Starting point is 00:27:51 Man, like what football did for me because I played multiple sports. Everybody said I was too freaking small. I couldn't do it. And there's no way. He's only 511, maybe 5.10. Like, you know, like there's no chance. He's got to play a different position. And, you know, I've been fortunate to throw for a lot of yards,
Starting point is 00:28:06 a lot of touchdowns that win a Super Bowl and a lot of games. And just knowing kind of internally what God putting you and go for that. Well, thank you for this conversation. Thank you for sharing so much of your story. And this has been awesome. Thank you guys. It's so much fun. Appreciate you.
Starting point is 00:28:22 You're amazing. I have so many takeaways from this conversation with Russell, but there are three that are really loud in my mind, so I want to share them with you. Number one, adversity is where growth happens. Russell talked about a type of joy he has in adversity. And if you really have a long-term mindset, if you're really focused on growth, then adversity is where you actually have the most opportunity. And that's kind of exciting. Two, watch yourself talk. I love when he said, not around me.

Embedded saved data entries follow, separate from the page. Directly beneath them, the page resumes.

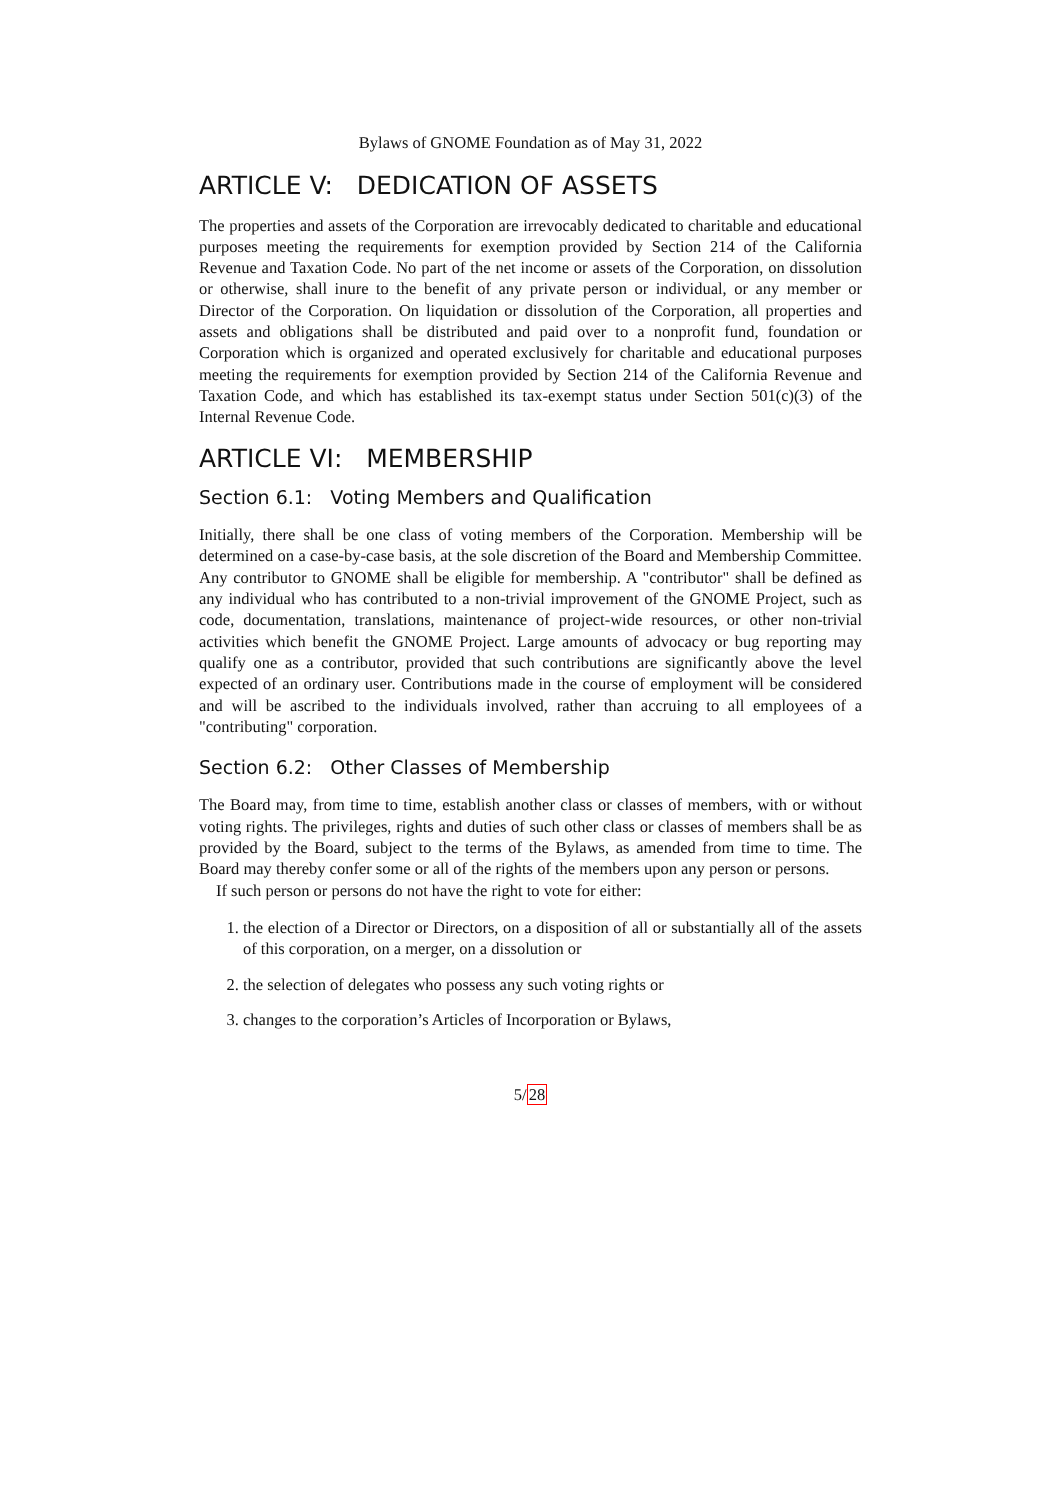Bylaws of GNOME Foundation as of May 31, 2022
ARTICLE V: DEDICATION OF ASSETS
The properties and assets of the Corporation are irrevocably dedicated to charitable and educational purposes meeting the requirements for exemption provided by Section 214 of the California Revenue and Taxation Code. No part of the net income or assets of the Corporation, on dissolution or otherwise, shall inure to the benefit of any private person or individual, or any member or Director of the Corporation. On liquidation or dissolution of the Corporation, all properties and assets and obligations shall be distributed and paid over to a nonprofit fund, foundation or Corporation which is organized and operated exclusively for charitable and educational purposes meeting the requirements for exemption provided by Section 214 of the California Revenue and Taxation Code, and which has established its tax-exempt status under Section 501(c)(3) of the Internal Revenue Code.
ARTICLE VI: MEMBERSHIP
Section 6.1: Voting Members and Qualification
Initially, there shall be one class of voting members of the Corporation. Membership will be determined on a case-by-case basis, at the sole discretion of the Board and Membership Committee. Any contributor to GNOME shall be eligible for membership. A "contributor" shall be defined as any individual who has contributed to a non-trivial improvement of the GNOME Project, such as code, documentation, translations, maintenance of project-wide resources, or other non-trivial activities which benefit the GNOME Project. Large amounts of advocacy or bug reporting may qualify one as a contributor, provided that such contributions are significantly above the level expected of an ordinary user. Contributions made in the course of employment will be considered and will be ascribed to the individuals involved, rather than accruing to all employees of a "contributing" corporation.
Section 6.2: Other Classes of Membership
The Board may, from time to time, establish another class or classes of members, with or without voting rights. The privileges, rights and duties of such other class or classes of members shall be as provided by the Board, subject to the terms of the Bylaws, as amended from time to time. The Board may thereby confer some or all of the rights of the members upon any person or persons.
If such person or persons do not have the right to vote for either:
1. the election of a Director or Directors, on a disposition of all or substantially all of the assets of this corporation, on a merger, on a dissolution or
2. the selection of delegates who possess any such voting rights or
3. changes to the corporation’s Articles of Incorporation or Bylaws,
5/28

Starting point is 00:28:51 Like we have to really watch the words we say, the words our kids say. And sure, we want to see where they're at, but we really have to pay attention to the track that plays over and over in our mind. And three, look for the ability to be addicted to the process instead of the outcome. And I think this is really true in our own lives. We can get so caught up in the outcome and what something looks like to someone else and to a compliment, someone gives us. All that makes us feel good, but what's so protective for our own self-esteem and confidence and
Starting point is 00:29:24 grit and resilience is to gaze in. What do I love doing? What are my systems? What are my habits? Can I become kind of addicted to the way that lights me up or gives me purpose? Because that will protect me from kind of my mood being at the whim of the latest outcome in my life. This was an amazing conversation.
Starting point is 00:29:43 And I am so excited for the next one with another Nike athlete. Let's end the way we always do. place your feet on the ground, place a hand on your heart, and let's remind ourselves, even as we struggle on the outside, we remain good inside. I'll see you soon.